DIRECTIVE: Please copy the items from the line with "Page size: 1654x1241." to the line with "list No floating", replacing "bounding box" with "enclosing box" and leaving everything else unchanged.

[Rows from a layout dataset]
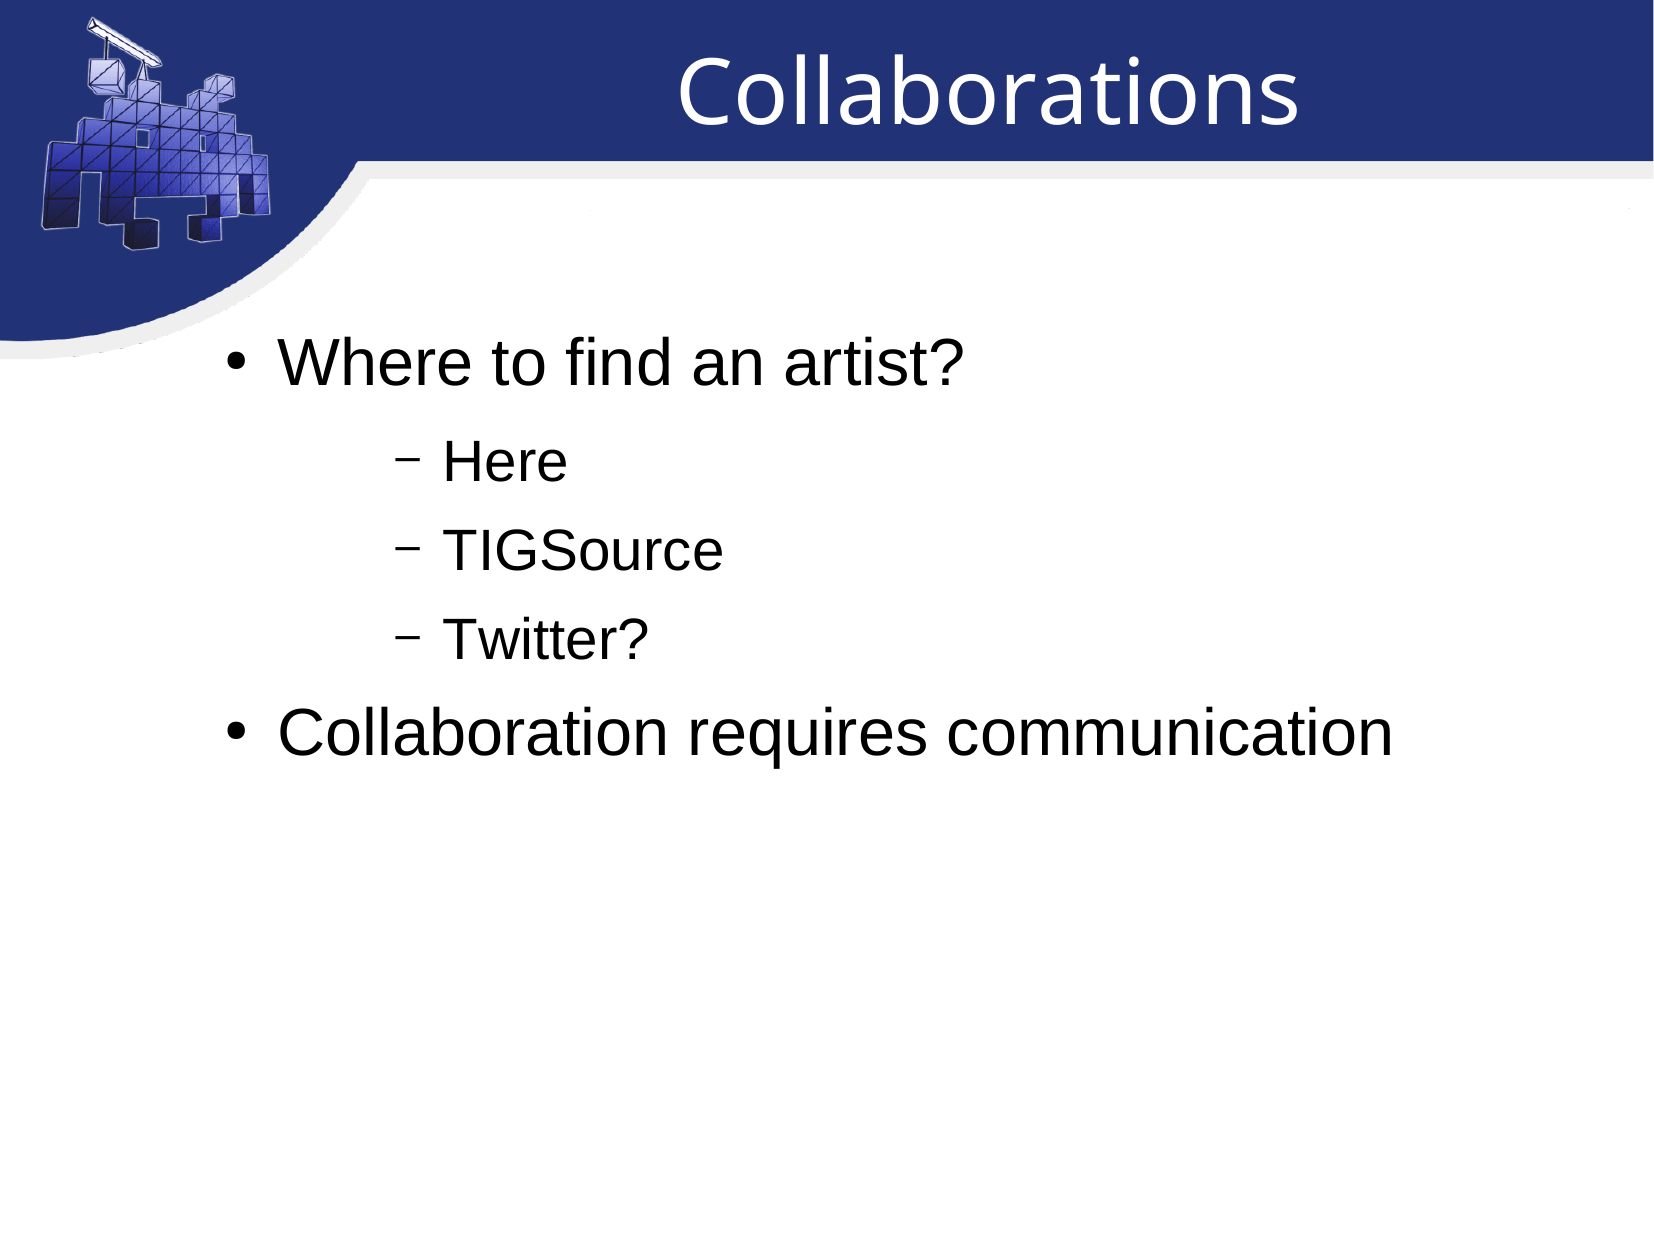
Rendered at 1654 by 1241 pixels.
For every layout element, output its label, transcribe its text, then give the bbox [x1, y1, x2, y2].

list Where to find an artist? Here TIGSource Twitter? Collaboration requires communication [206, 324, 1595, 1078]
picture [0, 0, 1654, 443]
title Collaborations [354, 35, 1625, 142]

* * *

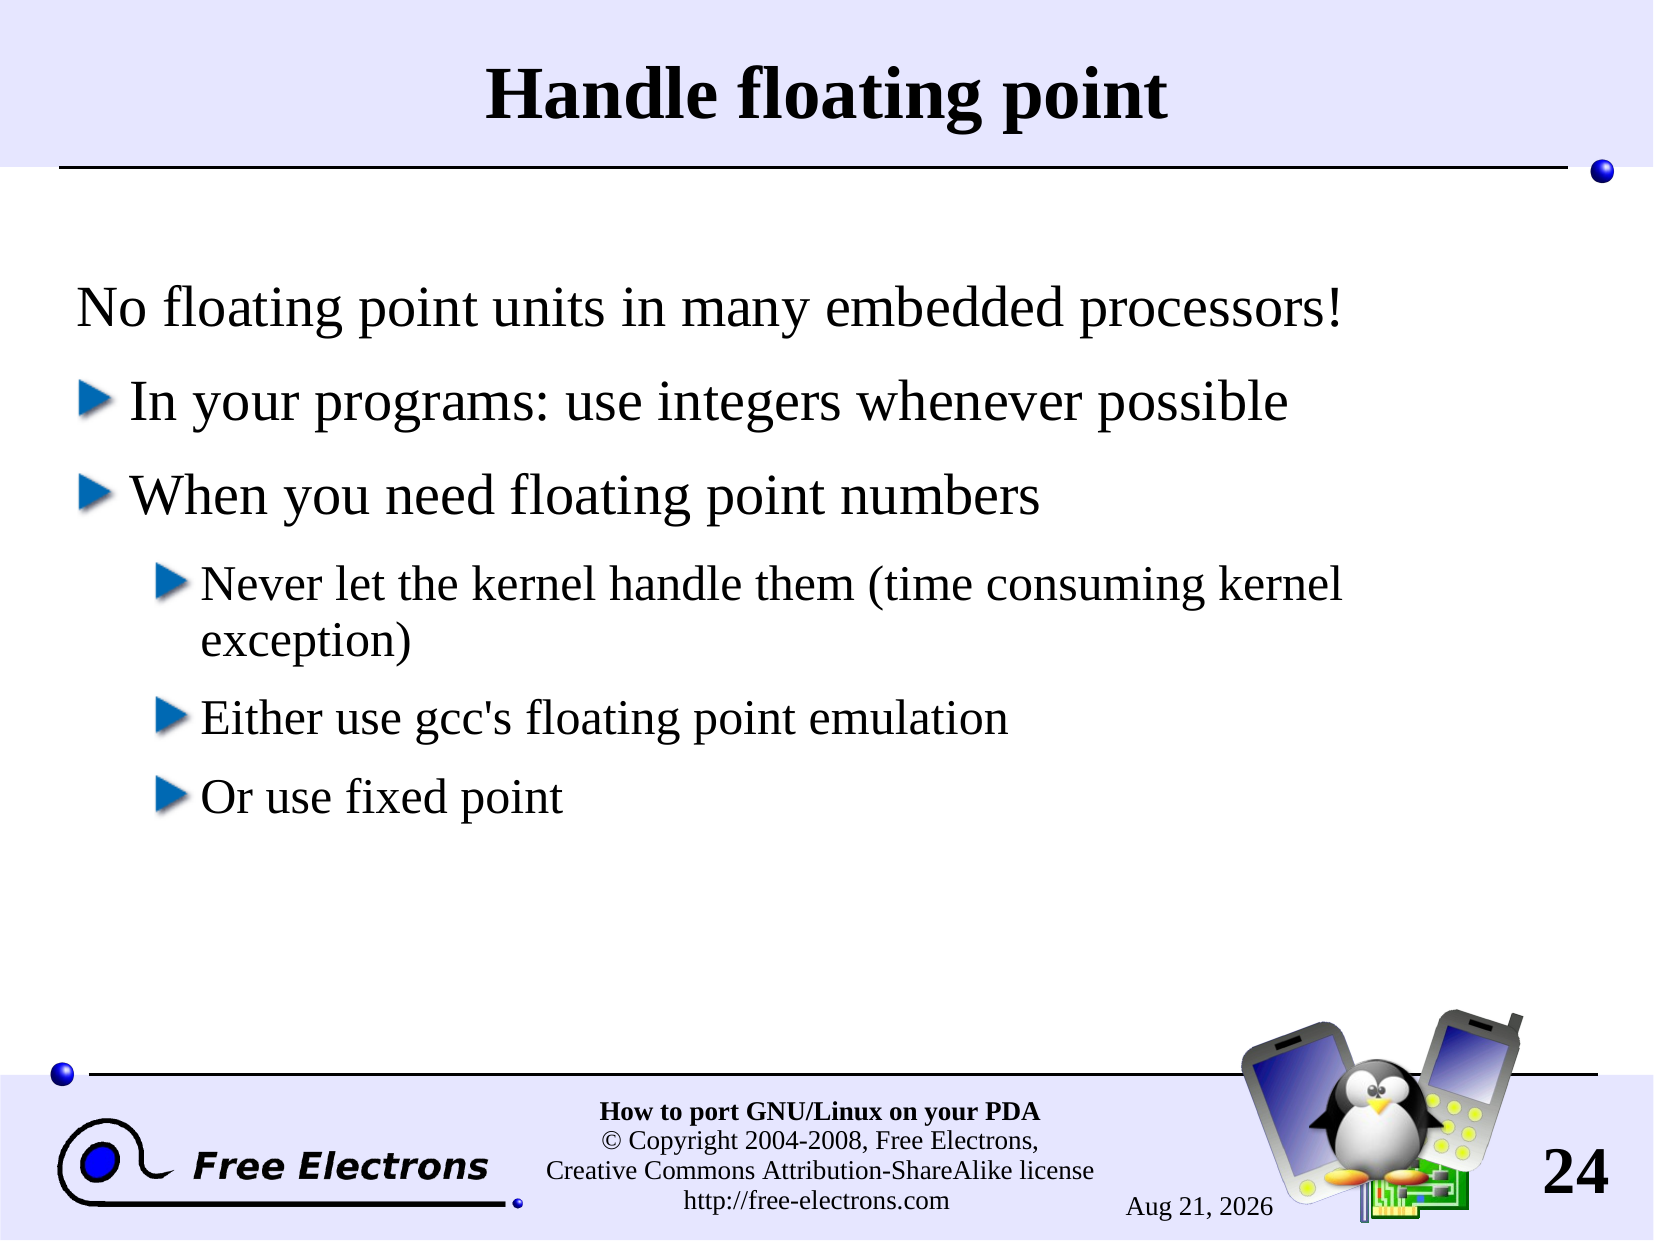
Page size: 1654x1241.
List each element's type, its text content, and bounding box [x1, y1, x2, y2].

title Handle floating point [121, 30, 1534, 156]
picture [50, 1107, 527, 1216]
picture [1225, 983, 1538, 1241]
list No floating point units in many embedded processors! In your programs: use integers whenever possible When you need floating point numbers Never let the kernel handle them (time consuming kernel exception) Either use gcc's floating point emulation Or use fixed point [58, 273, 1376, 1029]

RESPONSE TO THE TASK:
Page size: 1654x1241.
List each element's type, its text content, and enclosing box [x1, y1, x2, y2].

title Handle floating point [121, 30, 1534, 156]
picture [50, 1107, 527, 1216]
picture [1225, 983, 1538, 1241]
list No floating point units in many embedded processors! In your programs: use integers whenever possible When you need floating point numbers Never let the kernel handle them (time consuming kernel exception) Either use gcc's floating point emulation Or use fixed point [58, 273, 1376, 1029]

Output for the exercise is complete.